Si el argumento pragmático de “bancatela porque vas a tener que convivir con ellos te guste o no” parece insuficiente, volvamos a un punto clave: el republicanismo entiende que “el debate no se debe a un déficit moral o económico, sino que es constitutivo de la política” (Rosler, p. 161). Esto, creemos, nos sirve y mucho. Por un lado, para entender que no hay mejor manera de perder frente a un adversario que elegir deliberadamente no entender cómo piensa ni qué es lo que quiere (pobre Hillary Clinton). Entender al conflicto como un fenómeno inevitable pero enmarcable nos permite salir indemnes de la falsa dicotomía “consenso vs. guerra revolucionaria a muerte”.
Por otro, que no siempre se trata de que el otro sea malo o tenga intereses espurios. Al menos cuando estamos hablando del Pueblo. Bajar un cambio y parar un segundo a tener en cuenta la situación del otro cuando más convencidos/as estamos de nuestra posición y, sobre todo, cuando nos están dadas las condiciones para ganar sin preguntarle nada a nadie, es, como pocas cosas, un acto de amor: amor por el hermano o hermana, aunque sea mala gente; amor por que que el otro tiene para decir, aunque después nos parezca una imbecilidad; amor por la paz y amor por la duda, que es amor por la democracia – esa idea que insiste en asegurarnos que nunca vamos a disfrutar la certeza de tener razón.
Si combinamos esta “actitud republicana” con la firme vocación de construir una nación del carajo, de esas que entran en los libros de historia, lo único que nos falta es la paciencia. Los vicios, las angustias y los resentimientos que hoy nos parecen definitivos nos van a llevar al fracaso o los vamos a superar para salir adelante. Solo el tiempo y el liderazgo lo dirán. Pero mientras tanto hagamos lo que podamos, que la grieta no es el fin del mundo.
“Los hermanos sean unidos
porque esa es la ley primera;
tengan unión verdadera
en cualquier tiempo que sea,
porque si entre ellos pelean
los devoran los de afuera.”
Referencias:
- Alberdi, J. B. Fragmento preliminar al estudio del Derecho, en Botana, N. R. (1984). La tradición republicana. Alberdi, Sarmiento y las ideas políticas de su tiempo. Buenos Aires, Sudamericana.

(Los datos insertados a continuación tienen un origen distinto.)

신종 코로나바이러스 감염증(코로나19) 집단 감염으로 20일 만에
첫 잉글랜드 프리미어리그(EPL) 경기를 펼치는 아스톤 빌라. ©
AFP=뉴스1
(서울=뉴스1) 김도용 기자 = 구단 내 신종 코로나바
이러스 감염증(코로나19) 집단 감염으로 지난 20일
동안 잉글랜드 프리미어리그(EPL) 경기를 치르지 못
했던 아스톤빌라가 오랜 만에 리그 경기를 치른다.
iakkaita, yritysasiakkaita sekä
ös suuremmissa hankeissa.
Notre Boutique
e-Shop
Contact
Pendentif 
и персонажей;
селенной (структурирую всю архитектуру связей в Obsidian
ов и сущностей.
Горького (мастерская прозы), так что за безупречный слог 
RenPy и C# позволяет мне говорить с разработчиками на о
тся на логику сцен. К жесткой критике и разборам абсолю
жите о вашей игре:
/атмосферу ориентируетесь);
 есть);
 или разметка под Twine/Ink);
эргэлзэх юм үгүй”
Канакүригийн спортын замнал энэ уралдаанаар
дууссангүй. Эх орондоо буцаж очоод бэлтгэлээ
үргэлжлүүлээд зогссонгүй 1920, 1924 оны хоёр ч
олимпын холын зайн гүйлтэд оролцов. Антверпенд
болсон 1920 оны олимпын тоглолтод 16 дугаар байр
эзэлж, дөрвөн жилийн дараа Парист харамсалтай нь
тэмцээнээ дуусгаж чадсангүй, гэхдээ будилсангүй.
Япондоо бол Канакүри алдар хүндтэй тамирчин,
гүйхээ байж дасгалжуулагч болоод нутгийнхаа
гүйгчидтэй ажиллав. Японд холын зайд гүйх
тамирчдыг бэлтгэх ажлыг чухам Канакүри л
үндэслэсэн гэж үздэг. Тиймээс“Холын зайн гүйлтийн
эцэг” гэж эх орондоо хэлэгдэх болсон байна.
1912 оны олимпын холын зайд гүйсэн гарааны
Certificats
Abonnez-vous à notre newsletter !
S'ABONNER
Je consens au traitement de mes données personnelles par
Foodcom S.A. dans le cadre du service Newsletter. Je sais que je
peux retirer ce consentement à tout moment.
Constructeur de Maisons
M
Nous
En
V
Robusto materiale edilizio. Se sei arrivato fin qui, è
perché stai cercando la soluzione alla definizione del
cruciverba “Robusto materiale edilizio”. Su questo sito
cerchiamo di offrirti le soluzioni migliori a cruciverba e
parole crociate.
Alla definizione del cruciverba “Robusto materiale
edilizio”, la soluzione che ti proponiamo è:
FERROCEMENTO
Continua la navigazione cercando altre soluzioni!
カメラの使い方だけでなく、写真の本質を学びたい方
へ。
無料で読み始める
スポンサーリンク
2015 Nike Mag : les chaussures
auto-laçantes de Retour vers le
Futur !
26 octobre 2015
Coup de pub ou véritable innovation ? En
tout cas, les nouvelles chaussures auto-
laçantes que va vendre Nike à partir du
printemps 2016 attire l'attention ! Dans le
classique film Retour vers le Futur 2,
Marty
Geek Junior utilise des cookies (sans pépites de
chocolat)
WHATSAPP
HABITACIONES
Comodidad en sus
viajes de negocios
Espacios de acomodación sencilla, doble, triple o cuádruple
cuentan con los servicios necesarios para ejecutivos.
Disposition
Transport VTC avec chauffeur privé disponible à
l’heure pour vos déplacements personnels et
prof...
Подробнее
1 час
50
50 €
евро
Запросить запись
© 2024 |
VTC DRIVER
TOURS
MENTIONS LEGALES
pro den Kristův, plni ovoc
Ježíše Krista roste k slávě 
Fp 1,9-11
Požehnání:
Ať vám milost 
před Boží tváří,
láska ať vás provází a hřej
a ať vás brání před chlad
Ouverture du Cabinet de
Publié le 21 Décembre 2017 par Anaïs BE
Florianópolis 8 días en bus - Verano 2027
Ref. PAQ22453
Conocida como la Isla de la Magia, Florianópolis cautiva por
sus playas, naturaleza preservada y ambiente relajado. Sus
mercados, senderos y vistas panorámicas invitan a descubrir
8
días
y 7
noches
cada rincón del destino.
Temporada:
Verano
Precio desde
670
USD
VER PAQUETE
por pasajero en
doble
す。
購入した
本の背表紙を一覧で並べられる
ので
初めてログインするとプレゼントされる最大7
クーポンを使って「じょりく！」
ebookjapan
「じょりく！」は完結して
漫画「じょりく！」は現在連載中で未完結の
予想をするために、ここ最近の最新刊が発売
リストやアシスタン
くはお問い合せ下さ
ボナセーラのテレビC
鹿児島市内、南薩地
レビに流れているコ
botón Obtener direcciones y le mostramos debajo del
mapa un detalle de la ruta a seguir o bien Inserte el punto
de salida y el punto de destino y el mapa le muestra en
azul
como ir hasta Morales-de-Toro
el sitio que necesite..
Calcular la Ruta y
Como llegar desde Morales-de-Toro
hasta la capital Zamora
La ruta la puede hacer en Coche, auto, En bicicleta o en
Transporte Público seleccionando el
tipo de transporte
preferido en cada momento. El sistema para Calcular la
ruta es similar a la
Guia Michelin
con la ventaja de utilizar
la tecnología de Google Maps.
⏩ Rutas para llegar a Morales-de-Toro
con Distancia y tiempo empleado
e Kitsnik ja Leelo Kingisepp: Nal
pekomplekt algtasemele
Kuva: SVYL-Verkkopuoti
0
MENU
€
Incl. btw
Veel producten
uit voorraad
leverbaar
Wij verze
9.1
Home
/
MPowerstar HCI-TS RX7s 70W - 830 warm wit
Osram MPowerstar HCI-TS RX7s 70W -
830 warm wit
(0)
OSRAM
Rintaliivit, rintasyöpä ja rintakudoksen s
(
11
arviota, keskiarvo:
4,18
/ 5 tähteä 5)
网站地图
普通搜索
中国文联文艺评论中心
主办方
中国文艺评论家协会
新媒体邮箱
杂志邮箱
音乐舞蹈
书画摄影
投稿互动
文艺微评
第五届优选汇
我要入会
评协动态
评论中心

- Casullo, M. E. (2019). Por qué funciona el populismo. Buenos Aires: Siglo Veintiuno.
- Linz, Juan. 2004. “Los partidos políticos en las democracias contemporáneas: problemas y paradojas”, en POSTData, Número 10: 187-224.
- Mouffe: “La democracia consiste en permitir puntos de vista”. Página|12, 5/9/2010.
- Perón, J. D. (1974). La comunidad organizada. Buenos Aires: Secretaría Política de la Presidencia de la Nación. p. 74.
- Rosler, A. (2016). Razones públicas. Seis Conceptos Básicos sobre la República, Buenos Aires, Katz
- Weber, M. (2005). El político y el científico. Buenos Aires: Ed. Libertador. p. 76.